Se apartó de la ventana y volvió a acercarse al cuadro. Era un cuadro imposible de acabar. No se dejaba acabar el cuadro. Willem decía que siempre hay un cuadro difícil de acabar. Roma cogió el pincel. «Es más», decía Willem, «casi todos los cuadros son difíciles de acabar». Roma dio una pincelada después de estar nueve minutos pensando. Cuanto más se sabe de pintura, más difícil es acabar los cuadros. Eso decía Willem.

Tiró el pincel en el aguarrás y corrió a la ventana. Corrió con insolvencia. Se ahogó. No había llegado Marcos todavía.

Roma se tenía que empezar a vestir. Fue al dormitorio y se quitó la ropa de casa. Dudó delante del armario, qué ponerse. De pronto se le ocurrió que Marcos podía haber llegado en aquel momento y, tal y como estaba, medio desnuda -en ropa interior-, cruzó toda la casa, hasta la ventana.

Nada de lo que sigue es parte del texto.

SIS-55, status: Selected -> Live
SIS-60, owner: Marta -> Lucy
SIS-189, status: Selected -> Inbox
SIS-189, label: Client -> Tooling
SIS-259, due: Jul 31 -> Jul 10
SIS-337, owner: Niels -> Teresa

Abrió la cortina escandalosamente, mucho más de lo que necesitaba para ver la calle. Y le dio un poco de vergüenza, porque Marcos podía estar allí abajo, mirando hacia arriba, y porque ella llevaba una ropa interior enormemente didáctica.

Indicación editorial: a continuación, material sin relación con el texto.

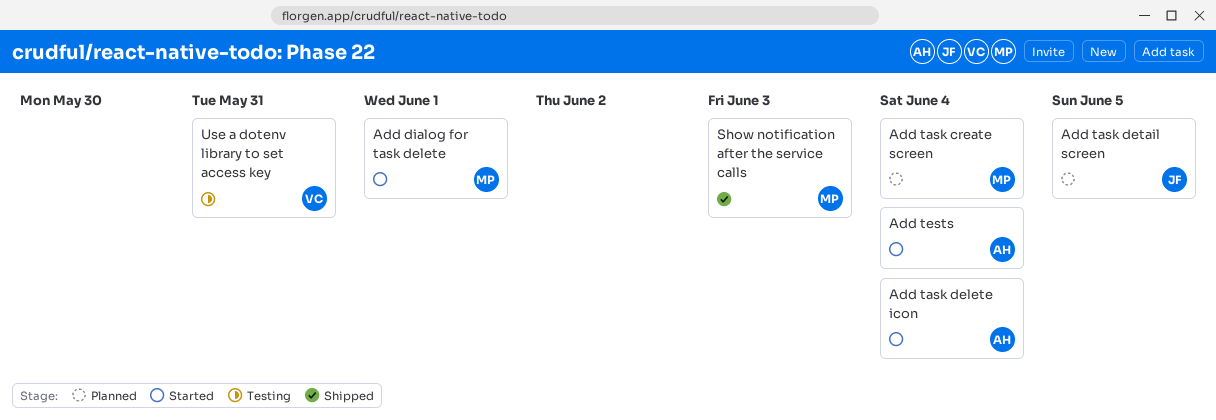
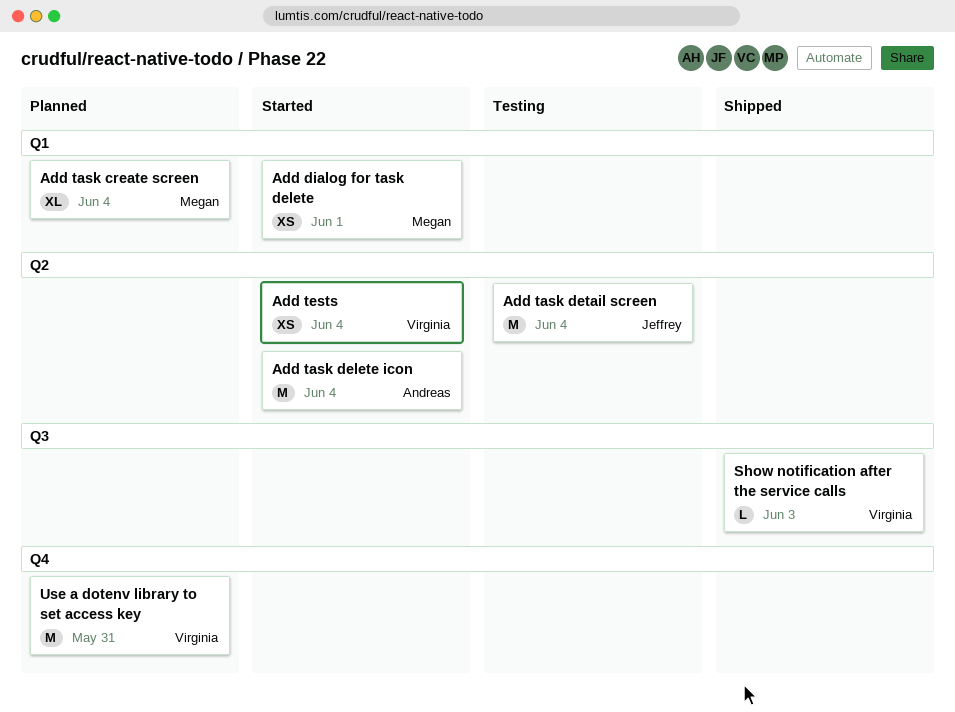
Add task detail screen, status: Planned -> Testing
Add task detail screen, due: Jun 5 -> Jun 4
Add tests, owner: Andreas -> Virginia
Show notification after the service calls, owner: Megan -> Virginia
Use a dotenv library to set access key, status: Testing -> Planned

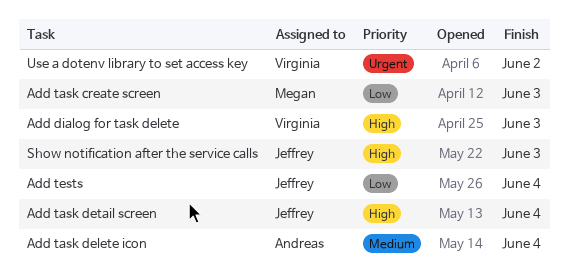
Add dialog for task delete, owner: Megan -> Virginia
Add dialog for task delete, due: Jun 1 -> Jun 3
Add task create screen, due: Jun 4 -> Jun 3
Add tests, owner: Virginia -> Jeffrey
Show notification after the service calls, owner: Virginia -> Jeffrey
Use a dotenv library to set access key, due: May 31 -> Jun 2

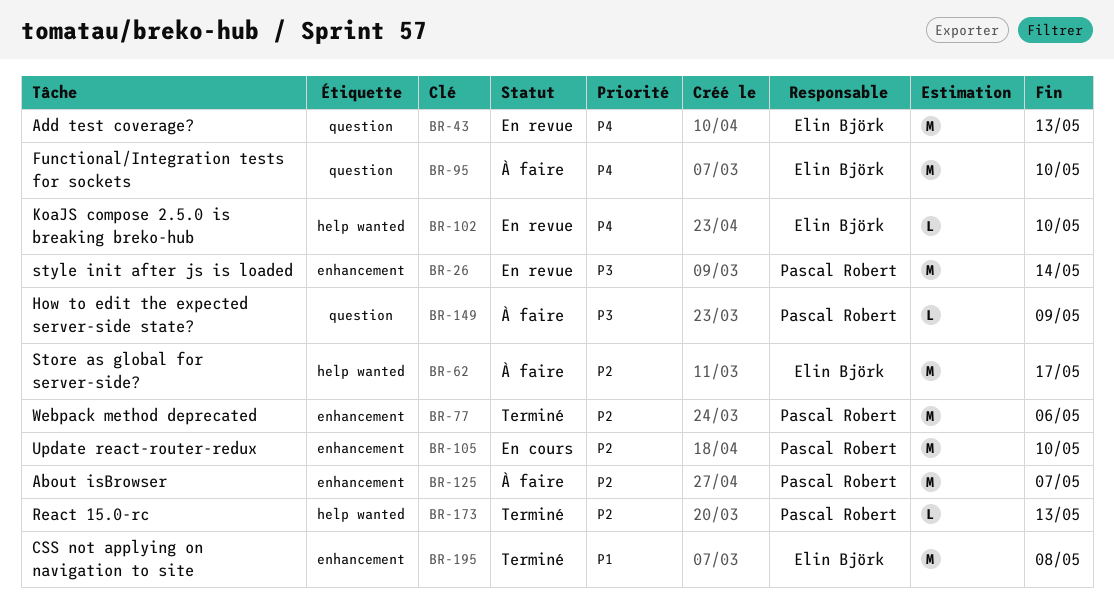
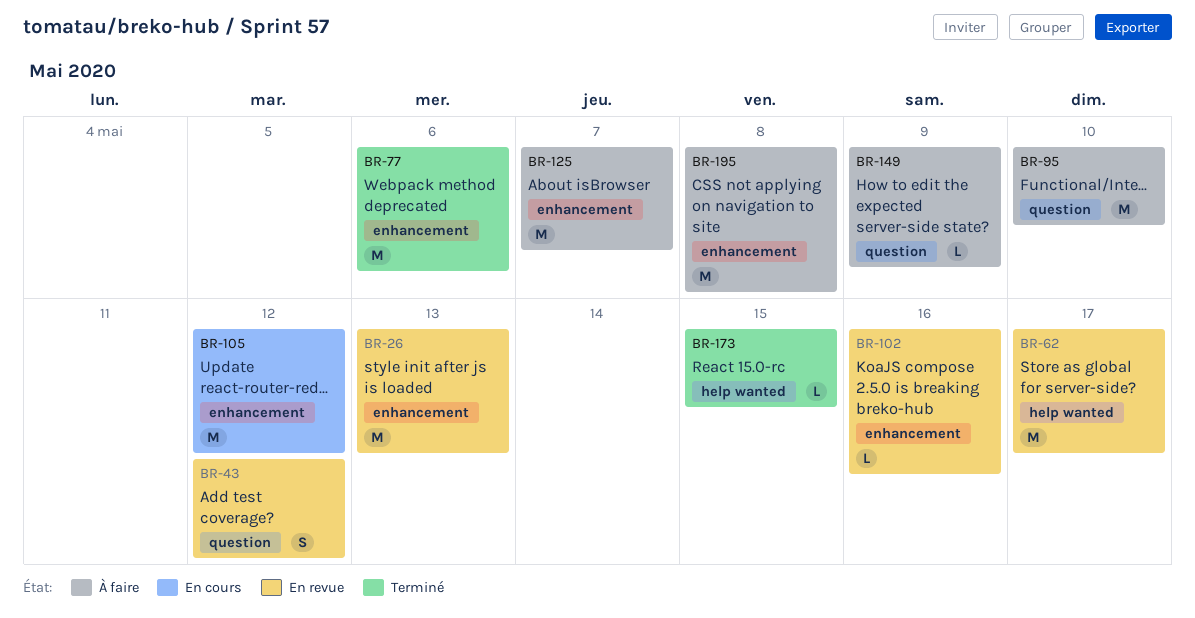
BR-26, due: May 14 -> May 13
BR-43, estimate: M -> S
BR-43, due: May 13 -> May 12
BR-62, status: À faire -> En revue
BR-102, label: help wanted -> enhancement
BR-102, due: May 10 -> May 16
BR-105, due: May 10 -> May 12
BR-173, due: May 13 -> May 15
BR-195, status: Terminé -> À faire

Pero Marcos no estaba en la avenida, y Roma llegó siete minutos tarde al trabajo, y además «igual está enfermo».

*

Lucas se desató despacio los botones del pantalón. Vio una hormiga en la pared y dio un paso a la izquierda. No les sientan bien los líquidos a las hormigas. Se angustian con los líquidos. Pero no fue demasiado grande el paso que dio Lucas hacia la izquierda, porque María le había encontrado un buen sitio para desahogarse -detrás de la estatua de un mausoleo-, y estaba a dos pasos de quedarse a la vista de todo el mundo, en un cementerio grande, un Día de Todos los Santos. El ángel del mausoleo tenía cara de entender poco. Y cuando estaba Lucas en mitad del desahogo, se dio la vuelta y apuntó a los pies del ángel. Le emocionaba pensar que bajo aquel mausoleo estaba el antiguo alcalde, o algún diputado.

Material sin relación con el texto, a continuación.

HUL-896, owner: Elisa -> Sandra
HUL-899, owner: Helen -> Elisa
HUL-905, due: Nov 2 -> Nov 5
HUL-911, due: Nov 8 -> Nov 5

Quiso, sin embargo, el destino, que es analfabeto la mayoría de las veces, que una chica que venía de dejar flores en los nichos viese toda la virguería de Lucas. Le dedicó éste una cariñosa sonrisa y la joven, con el mismo tipo de cara del ángel del mausoleo, intentó una sonrisa similar, convirtiendo aquel encuentro en algo parecido a una recepción episcopal. La chica desapareció rápido, como desaparecen los dolores musculares y como desaparecen las cosas que desaparecen rápido.